Então, me aproximei, preocupada, talvez, não fosse nada, só sono pesado. Fiquei bem perto dele, sem saber o que fazer, pressenti que tinha algo errado. Toquei sua testa e ele estava muito quente.

— Ed! — falei mais alto, ele murmurou algo incompreensível. — Ed, você está com muita febre, então, vou ter que fazer uma coisa que não vai gostar — dizendo isso, puxei o cobertor dele, que resmungou. — Você não pode ficar coberto assim, com toda essa febre.

— Vou pegar uma compressa fria e um antitérmico.

Sai do quarto, molhei uma toalha de rosto com água fria e peguei um medicamento na minha farmacinha. Voltei para junto dele, coloquei a compressa na sua testa e lhe dei o comprimido, rezando que não fosse nada grave, para que não precisássemos ir a uma emergência na madrugada. Poderia ligar para Felipe, mas achei melhor não.

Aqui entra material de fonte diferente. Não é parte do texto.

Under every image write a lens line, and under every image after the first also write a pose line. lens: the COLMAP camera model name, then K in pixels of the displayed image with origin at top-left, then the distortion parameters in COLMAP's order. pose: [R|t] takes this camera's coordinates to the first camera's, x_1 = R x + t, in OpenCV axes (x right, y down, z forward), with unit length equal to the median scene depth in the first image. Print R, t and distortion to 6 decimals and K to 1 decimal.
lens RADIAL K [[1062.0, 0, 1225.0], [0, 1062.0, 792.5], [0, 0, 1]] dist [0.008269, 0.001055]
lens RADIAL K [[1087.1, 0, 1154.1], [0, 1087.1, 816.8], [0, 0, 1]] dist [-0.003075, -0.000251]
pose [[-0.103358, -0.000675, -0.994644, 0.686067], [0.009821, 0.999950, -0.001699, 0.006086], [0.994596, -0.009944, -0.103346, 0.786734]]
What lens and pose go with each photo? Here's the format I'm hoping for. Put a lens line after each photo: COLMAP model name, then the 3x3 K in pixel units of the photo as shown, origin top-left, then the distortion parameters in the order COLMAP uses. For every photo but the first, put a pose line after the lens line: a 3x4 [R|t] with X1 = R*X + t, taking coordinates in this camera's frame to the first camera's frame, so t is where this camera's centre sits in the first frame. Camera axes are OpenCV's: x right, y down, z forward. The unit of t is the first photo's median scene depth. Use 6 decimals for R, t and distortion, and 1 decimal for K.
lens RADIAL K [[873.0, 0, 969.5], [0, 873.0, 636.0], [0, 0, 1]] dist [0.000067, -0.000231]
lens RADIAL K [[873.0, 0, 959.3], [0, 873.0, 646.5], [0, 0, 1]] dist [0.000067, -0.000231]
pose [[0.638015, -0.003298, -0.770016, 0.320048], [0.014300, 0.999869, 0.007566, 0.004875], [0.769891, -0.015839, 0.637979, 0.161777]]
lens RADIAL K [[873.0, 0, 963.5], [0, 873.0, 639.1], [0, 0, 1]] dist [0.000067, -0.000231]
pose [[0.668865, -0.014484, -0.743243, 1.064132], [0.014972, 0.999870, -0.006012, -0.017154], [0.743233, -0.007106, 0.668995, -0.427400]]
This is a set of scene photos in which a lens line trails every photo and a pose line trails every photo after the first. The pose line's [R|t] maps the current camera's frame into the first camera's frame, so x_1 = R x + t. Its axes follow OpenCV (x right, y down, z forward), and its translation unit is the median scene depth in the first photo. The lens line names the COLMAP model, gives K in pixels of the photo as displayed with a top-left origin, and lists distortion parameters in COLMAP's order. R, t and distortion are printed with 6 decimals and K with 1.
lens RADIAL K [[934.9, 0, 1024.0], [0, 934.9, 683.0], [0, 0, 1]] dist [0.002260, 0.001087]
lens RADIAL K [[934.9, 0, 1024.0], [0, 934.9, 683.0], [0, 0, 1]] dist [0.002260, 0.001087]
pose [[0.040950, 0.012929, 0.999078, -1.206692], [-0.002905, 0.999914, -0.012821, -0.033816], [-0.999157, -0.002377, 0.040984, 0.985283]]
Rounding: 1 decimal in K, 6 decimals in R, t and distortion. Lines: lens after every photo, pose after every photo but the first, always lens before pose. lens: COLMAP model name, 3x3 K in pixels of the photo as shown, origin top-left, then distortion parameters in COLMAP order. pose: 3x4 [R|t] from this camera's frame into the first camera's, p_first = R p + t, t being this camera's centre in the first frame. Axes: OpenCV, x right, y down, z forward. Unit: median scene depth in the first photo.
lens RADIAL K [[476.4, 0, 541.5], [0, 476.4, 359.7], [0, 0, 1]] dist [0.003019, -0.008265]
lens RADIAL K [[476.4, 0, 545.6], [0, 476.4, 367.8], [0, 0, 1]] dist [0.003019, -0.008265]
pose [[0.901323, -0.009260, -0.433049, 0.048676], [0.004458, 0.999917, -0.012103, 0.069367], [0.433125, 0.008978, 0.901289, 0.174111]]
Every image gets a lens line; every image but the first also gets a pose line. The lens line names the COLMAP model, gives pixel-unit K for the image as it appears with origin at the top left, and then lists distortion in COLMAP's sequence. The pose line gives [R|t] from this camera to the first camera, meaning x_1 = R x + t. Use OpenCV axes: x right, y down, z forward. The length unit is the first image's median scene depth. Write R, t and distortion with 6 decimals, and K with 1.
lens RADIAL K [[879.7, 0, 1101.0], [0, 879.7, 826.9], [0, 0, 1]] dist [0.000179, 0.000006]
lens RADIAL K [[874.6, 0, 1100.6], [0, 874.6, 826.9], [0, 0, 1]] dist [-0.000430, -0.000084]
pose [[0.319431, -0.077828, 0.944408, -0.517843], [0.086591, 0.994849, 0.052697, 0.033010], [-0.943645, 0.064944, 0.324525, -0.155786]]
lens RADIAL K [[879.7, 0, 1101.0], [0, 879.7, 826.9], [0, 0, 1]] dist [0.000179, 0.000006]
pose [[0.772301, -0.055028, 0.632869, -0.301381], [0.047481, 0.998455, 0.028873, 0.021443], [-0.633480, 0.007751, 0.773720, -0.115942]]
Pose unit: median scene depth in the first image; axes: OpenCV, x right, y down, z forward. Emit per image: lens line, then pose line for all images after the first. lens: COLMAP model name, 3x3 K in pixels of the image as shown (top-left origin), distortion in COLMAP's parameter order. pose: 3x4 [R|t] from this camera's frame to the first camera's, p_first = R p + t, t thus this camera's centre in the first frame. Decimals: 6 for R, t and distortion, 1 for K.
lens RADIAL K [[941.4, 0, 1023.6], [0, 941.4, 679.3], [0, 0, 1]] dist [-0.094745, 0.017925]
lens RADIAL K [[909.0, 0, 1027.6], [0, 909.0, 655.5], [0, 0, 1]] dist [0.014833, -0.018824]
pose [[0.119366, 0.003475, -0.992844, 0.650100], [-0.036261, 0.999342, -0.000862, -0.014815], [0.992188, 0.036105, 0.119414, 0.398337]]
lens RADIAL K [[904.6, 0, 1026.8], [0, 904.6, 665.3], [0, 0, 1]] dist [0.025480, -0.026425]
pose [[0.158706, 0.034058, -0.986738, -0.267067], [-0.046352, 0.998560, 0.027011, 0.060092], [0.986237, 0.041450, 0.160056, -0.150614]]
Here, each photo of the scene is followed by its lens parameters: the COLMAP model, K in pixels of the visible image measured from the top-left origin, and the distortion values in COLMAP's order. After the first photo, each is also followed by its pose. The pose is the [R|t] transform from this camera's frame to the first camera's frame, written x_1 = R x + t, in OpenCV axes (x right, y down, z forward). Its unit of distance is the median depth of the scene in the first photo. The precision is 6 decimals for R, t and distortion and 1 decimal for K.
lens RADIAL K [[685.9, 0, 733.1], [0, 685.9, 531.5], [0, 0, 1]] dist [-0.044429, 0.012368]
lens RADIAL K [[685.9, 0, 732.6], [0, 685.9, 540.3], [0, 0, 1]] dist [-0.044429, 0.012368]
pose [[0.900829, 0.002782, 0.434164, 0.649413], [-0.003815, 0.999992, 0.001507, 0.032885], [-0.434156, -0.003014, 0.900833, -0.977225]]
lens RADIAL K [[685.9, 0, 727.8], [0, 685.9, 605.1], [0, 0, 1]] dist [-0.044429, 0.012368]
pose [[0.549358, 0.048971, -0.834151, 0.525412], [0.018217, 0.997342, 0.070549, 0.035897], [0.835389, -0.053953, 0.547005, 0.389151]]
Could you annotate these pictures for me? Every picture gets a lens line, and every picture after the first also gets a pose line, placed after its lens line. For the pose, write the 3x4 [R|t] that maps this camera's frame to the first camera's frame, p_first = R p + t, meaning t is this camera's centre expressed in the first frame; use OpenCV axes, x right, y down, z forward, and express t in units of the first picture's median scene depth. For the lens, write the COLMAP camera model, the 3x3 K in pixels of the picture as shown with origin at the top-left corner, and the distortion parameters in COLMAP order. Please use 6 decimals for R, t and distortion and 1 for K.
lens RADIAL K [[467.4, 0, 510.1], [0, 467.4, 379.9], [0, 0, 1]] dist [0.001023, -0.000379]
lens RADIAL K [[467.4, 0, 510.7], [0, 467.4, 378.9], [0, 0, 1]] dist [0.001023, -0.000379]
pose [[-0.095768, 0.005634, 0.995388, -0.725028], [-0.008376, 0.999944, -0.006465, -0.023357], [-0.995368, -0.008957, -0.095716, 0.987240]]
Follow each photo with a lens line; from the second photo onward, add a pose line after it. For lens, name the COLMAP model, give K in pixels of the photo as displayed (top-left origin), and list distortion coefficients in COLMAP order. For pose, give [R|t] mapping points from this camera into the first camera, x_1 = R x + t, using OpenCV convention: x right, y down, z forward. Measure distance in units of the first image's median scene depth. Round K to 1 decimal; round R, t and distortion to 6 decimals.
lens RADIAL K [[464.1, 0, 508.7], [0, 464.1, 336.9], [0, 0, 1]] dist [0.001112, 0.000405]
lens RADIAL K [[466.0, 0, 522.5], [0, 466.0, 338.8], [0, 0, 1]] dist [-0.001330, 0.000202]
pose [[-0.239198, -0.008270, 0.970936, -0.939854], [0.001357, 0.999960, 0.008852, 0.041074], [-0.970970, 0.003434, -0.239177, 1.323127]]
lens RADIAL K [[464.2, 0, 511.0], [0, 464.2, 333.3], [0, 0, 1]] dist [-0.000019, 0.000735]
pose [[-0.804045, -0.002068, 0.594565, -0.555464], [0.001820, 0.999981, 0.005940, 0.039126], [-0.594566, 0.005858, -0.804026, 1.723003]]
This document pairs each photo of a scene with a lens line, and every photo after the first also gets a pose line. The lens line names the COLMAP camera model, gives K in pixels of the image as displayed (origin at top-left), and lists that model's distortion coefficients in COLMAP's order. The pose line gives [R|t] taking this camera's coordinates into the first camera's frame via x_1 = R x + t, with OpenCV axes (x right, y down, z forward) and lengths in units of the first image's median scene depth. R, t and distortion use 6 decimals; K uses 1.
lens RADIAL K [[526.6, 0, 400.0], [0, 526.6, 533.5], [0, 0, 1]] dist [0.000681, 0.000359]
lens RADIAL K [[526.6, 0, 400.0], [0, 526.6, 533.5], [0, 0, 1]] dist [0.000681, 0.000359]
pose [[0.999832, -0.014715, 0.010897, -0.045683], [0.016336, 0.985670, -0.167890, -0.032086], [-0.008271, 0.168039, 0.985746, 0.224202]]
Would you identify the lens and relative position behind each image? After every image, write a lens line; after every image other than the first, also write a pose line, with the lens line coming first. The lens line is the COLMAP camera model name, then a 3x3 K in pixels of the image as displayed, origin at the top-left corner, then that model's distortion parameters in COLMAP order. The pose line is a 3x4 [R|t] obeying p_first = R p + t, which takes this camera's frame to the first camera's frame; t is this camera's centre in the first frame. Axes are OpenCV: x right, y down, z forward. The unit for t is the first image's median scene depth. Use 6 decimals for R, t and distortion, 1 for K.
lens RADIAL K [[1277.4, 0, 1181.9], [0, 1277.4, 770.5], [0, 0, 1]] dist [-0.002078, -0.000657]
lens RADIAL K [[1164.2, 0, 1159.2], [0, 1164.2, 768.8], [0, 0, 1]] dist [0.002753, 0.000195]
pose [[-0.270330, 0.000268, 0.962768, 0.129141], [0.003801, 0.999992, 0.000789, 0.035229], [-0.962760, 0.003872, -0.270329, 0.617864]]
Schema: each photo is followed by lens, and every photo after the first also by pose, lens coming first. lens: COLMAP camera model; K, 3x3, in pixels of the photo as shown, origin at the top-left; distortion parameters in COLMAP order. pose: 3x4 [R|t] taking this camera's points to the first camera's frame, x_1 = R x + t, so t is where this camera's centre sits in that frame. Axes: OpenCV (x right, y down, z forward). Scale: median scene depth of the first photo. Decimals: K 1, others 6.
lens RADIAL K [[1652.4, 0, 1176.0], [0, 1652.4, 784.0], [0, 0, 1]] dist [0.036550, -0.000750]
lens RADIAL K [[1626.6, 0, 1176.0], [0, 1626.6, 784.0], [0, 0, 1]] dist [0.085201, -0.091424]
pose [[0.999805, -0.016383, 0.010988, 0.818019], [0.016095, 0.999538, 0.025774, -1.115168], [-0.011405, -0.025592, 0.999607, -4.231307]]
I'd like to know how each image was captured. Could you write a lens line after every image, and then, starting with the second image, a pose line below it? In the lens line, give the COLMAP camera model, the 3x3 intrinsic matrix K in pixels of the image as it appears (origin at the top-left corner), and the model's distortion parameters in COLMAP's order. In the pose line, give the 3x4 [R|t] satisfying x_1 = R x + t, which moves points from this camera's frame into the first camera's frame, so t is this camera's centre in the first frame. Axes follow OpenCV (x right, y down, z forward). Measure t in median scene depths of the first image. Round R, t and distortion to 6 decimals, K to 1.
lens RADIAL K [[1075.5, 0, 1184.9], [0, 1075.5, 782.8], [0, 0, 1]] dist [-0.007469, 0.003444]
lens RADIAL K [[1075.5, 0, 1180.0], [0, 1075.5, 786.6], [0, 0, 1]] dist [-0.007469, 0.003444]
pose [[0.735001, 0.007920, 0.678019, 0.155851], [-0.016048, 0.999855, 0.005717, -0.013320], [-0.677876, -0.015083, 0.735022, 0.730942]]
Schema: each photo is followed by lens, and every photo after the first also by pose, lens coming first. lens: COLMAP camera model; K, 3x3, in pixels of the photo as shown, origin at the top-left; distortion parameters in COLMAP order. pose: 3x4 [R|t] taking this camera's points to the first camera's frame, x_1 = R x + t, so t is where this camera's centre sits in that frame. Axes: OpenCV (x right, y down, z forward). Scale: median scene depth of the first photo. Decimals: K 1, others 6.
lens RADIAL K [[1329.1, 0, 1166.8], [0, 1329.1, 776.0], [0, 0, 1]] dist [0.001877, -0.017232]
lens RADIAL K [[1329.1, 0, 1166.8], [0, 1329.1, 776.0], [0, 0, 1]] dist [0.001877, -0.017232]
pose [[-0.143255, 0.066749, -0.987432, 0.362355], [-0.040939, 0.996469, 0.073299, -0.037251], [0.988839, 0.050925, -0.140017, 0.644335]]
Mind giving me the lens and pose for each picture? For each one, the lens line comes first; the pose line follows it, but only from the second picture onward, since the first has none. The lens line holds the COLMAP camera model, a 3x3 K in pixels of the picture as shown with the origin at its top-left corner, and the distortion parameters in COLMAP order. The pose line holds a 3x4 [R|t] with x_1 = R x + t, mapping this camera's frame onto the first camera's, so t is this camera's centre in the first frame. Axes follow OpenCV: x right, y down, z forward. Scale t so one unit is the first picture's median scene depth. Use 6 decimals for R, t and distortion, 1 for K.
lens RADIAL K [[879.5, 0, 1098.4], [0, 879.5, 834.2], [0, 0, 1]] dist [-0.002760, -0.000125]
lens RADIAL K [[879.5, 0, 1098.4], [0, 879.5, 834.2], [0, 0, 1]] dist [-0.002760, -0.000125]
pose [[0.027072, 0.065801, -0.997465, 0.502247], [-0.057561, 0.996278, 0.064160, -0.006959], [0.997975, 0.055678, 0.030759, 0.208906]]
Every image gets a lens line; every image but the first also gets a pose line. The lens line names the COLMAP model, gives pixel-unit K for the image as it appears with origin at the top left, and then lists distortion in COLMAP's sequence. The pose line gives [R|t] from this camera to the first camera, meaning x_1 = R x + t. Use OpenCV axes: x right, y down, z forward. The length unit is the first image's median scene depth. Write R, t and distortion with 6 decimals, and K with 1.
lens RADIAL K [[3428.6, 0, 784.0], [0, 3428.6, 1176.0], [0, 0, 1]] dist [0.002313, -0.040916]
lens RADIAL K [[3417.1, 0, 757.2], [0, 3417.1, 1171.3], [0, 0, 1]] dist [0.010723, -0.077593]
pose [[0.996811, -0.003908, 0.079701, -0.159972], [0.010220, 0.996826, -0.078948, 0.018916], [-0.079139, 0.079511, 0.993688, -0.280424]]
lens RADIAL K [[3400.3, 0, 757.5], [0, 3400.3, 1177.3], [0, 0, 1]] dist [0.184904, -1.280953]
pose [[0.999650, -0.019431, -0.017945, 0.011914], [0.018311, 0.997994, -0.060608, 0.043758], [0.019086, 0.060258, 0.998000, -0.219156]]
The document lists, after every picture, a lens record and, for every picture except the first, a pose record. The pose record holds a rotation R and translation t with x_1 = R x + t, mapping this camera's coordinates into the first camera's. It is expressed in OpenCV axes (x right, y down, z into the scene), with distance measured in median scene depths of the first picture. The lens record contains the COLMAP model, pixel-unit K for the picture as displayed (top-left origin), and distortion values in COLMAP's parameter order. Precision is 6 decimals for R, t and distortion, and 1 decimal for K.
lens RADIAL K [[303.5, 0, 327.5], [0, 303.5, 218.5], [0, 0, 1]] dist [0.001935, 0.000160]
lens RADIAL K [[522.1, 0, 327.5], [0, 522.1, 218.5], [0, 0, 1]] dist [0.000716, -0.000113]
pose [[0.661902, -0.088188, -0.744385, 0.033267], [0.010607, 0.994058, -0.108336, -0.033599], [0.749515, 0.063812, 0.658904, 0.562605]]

Sem saber exatamente o que fazer, fiquei de guarda, esperando a febre ceder, sentada no chão, ao lado da cama dele no escuro. Acho que dormir deitada ali mesmo, usando uma almofada e uma jaqueta impregnada com o cheiro dele como travesseiro.

— Paula?! — Acordo com o som do meu nome, já amanheceu e a claridade do dia ultrapassa as frestas da cortina mal cerrada, eu me movi lentamente, sentindo meu corpo enrijecido e dolorido pelo desconforto do leito improvisado, abri os olhos e dei de cara com Ed, sentado na cama, com as sobrancelhas erguida com cara de espanto, sentei em um pulo. — Paula, o que você está fazendo aqui, dormindo no chão do meu quarto?

— Ah! Você não estava nada bem, teve muita febre, então cuidei de você, lhe dei um antitérmico e coloquei uma compressa de água fria na sua testa. Ele me encarou, espantado com a revelação.

— Obrigado, deve ser uma virose, tenho febre alta desde criança. Mas, como você soube que estava com febre? — disse, ainda um tanto desconfiado da minha história, porém não podia dizer que invadi o quarto dele, para observá-lo, seria muito estranho.

— Eu ouvi, você estava se debatendo e falando durante o sono — inventei rápido.

— Estranho... — Ed estava bastante desconfiado, contudo eu não podia voltar atrás, precisava manter a minha história.

— Quer alguma coisa? — Fiquei de pé em um pulo.

— Não, obrigado. Você já ajudou bastante — Ele parecia, realmente, agradecido.

— Não foi nada — disse, sem jeito, e saio do quarto dele.